A: Each well of the Radius Cell Migration plate may be used only once, but the plate may be stored and unused wells may be used up to two additional times. We do not recommend using the Radius plate more than three times because this will result in the plate undergoing extended incubation periods that can affect the integrity of the gel spot, causing it to become weaker and possibly lifting off the plate.
Q: Can I coat the wells of the Radius™ plate myself?
A: Unfortunately it is not possible to coat the wells of the Radius assay, which have a gel spot already on the plate, since any coating that is applied to the well will not get under the gel spot. We offer 24-well Radius Assays that are pre-coated with either Collagen, Fibronectin, Laminin, or an ECM array of all 3 proteins.
Q: Are the gel spots the same size on both the 24 and 96-well plates?
A: Yes, both plates have the same size gel spot.
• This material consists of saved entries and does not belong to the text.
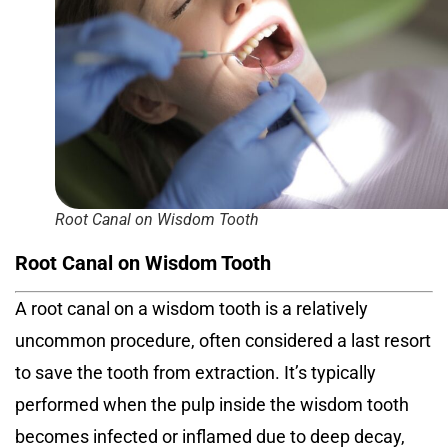
Root Canal on Wisdom Tooth
Root Canal on Wisdom Tooth
A root canal on a wisdom tooth
is a relatively
uncommon procedure, often considered a last resort
to save the tooth from extraction. It’s typically
performed when the pulp inside the wisdom tooth
becomes infected or inflamed due to deep decay,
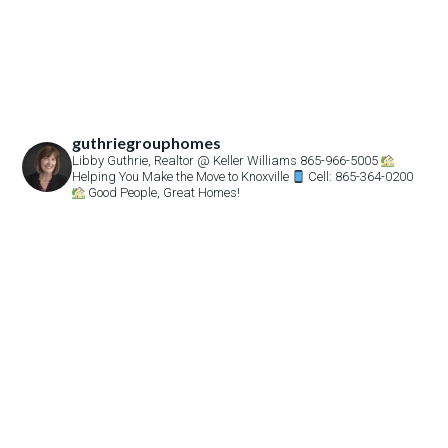
guthriegrouphomes
Libby Guthrie, Realtor
@ Keller Williams 865-966-5005
Helping You Make the Move to Knoxville
Cell: 865-364-0200
Good People, Great Homes!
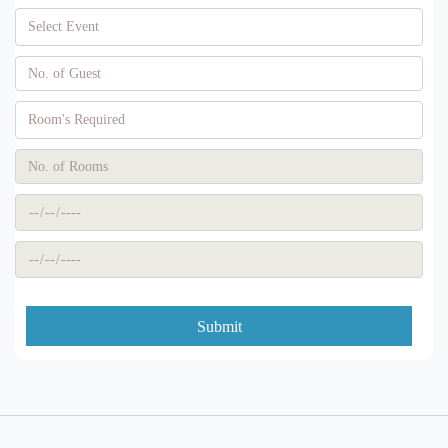
Submit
Q: Is the gel spot visible on the plate?
A: The gel spot is only 0.68mm and is difficult to see under a phase contrast microscope. The spot will become visible once a cell monolayer forms.
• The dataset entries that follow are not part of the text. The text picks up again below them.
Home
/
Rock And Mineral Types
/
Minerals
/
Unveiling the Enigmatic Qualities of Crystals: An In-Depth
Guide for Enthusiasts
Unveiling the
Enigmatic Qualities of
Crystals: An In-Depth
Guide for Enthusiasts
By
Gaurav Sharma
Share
Q: Can the Radius™ Assay be used in place of a Boyden Chamber Assay?
A: The Radius Assays can be used for most applications including the following:
- Measuring the effect of a drug treatment on cell migration rates
- Measuring the effect of gene up- or down-regulation on cell migration rates
- Measuring the relative migration rates of normal vs. diseased cells
The only application that would not be suitable with the Radius™ Assays is studying the effect of a chemoattractant on cell migration, where a concentration gradient is required between the cells and the location where they are moving.
Q: Can this be used for chemotaxis?
A: This assay measures migration of cells towards the center of the well, but it is not designed to be used with a chemoattractant because it is not possible to establish a chemoattractant gradient.
Q: Is the gel removal step toxic to cells?
A: The Radius™ Gel Removal Solution uses an enzyme to remove the hydrogel spot in less than 30 minutes and is not toxic to cells, regardless of cell type.
Q: Can I seed a higher number of cells than recommended?
A: Cells can be seeded at a higher concentration as long as the cells are 80-90% confluent when starting the assay. If over confluent, the cells can put pressure on the hydrogel spot and start growing underneath.
Q: What is the maximum time for incubating cells prior to gel spot removal?
A: The gel spot is only stable for up to 24 hours when in media. Incubation periods longer than this can affect the integrity of the gel spot, causing it to become weaker and possibly lifting off the plate.
Q: Is there a recommended positive control cell line?
A: Our recommended cell lines to use a positive control are HT-1080, HeLa, MDA-MB-231, MCF7, or A549.
Q: When should the cells be stained with Calcein AM when performing a time course experiment?
A: To perform a time course with this assay, we recommend staining cells with Calcein AM before the gel removal step. This will allow you to monitor time 0 immediately after the gel removal with the cells already stained.
Q: How can I inhibit cell proliferation and measure only migration?
A: In order for cells to migrate, they must reorganize their cytoskeleton and microtubules, which are processes that are also involved in cell proliferation. Because of the complexity and similarity of these two processes, we don’t believe that there is a cell proliferation specific inhibitor that will not also affect migration. The incubation period for this assay is 4-24 hours, so growth should not be a concern if at the low end of this range. Cell density can be optimized so that a shorter incubation time can be used.
Q: There are cells growing over the gel spot. Should I be worried?
A: The cells that are growing over the gel spot will not affect the results. There will always be some cells that settle onto the top of the gel but they will be removed after the gel removal step to form a perfect, clear circle. Cell density can be optimized using a regular 24 well plate prior to running the assay so that cells reach 80-90% confluency.
Q: After removing the gel spot there is a confluent monolayer of cells where the gel spot was. What happened?
A: It is possible that the cell seeding density was too high and the cells are over confluent, which will put pressure on the gel spot during the attachment period. When this happens, the cells can slip underneath the gel and start growing in the middle before the gel removal step. To avoid this, you can seed with fewer cells and reduce the time for cell attachment.